Document excerpt:
1. **Scanning full tables** — always partition by date; a full scan of a 1TB table costs 10-50x more than a pruned scan
2. **Too many clustering keys** — 2-4 keys maximum; more keys reduce clustering effectiveness
3. **Oversized warehouses** — bigger does not always mean faster; profile first, right-size second
4. **Ignoring spill-to-disk** — queries spilling to remote storage are 10-100x slower; increase warehouse size or optimize query
5. **Materializing volatile data** — materialized views on rapidly changing tables cause constant refresh overhead

## Quality Checklist

- [ ] Large tables (>1B rows) partitioned by date column
- [ ] Clustering keys set on top 2-3 filter/join columns
- [ ] Query profile reviewed for top 10 slowest queries monthly
- [ ] Spill-to-disk queries identified and optimized (increase size or rewrite)
- [ ] Materialized views created for expensive dashboard aggregations
- [ ] Warehouses auto-suspended when idle (60-300s)
- [ ] Workloads separated into dedicated warehouses
- [ ] Result cache hit rate >50% for repeated analytical queries
- [ ] Bytes scanned tracked and reduced quarter-over-quarter
- [ ] Unused tables/views identified and dropped quarterly

Work instruction: Please list every bolded pitfall name from the numbered list in the warehouse tuning notes. The records aren't needed for the work here.

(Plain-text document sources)
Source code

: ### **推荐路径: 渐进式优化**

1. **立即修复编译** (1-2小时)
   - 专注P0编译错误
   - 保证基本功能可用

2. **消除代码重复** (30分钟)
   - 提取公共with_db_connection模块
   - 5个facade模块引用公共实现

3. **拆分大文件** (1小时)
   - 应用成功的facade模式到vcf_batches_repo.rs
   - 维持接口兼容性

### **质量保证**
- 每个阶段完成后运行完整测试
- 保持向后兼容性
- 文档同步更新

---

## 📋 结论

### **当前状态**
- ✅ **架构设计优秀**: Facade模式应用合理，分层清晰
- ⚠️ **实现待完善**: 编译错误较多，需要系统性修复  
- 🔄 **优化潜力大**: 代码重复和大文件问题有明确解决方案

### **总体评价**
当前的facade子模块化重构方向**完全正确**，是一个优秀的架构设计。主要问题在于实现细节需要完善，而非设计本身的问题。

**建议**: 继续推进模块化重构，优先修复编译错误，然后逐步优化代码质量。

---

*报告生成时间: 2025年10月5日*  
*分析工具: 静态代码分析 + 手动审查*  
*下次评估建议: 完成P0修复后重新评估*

Task answer:
Scanning full tables
Too many clustering keys
Oversized warehouses
Ignoring spill-to-disk
Materializing volatile data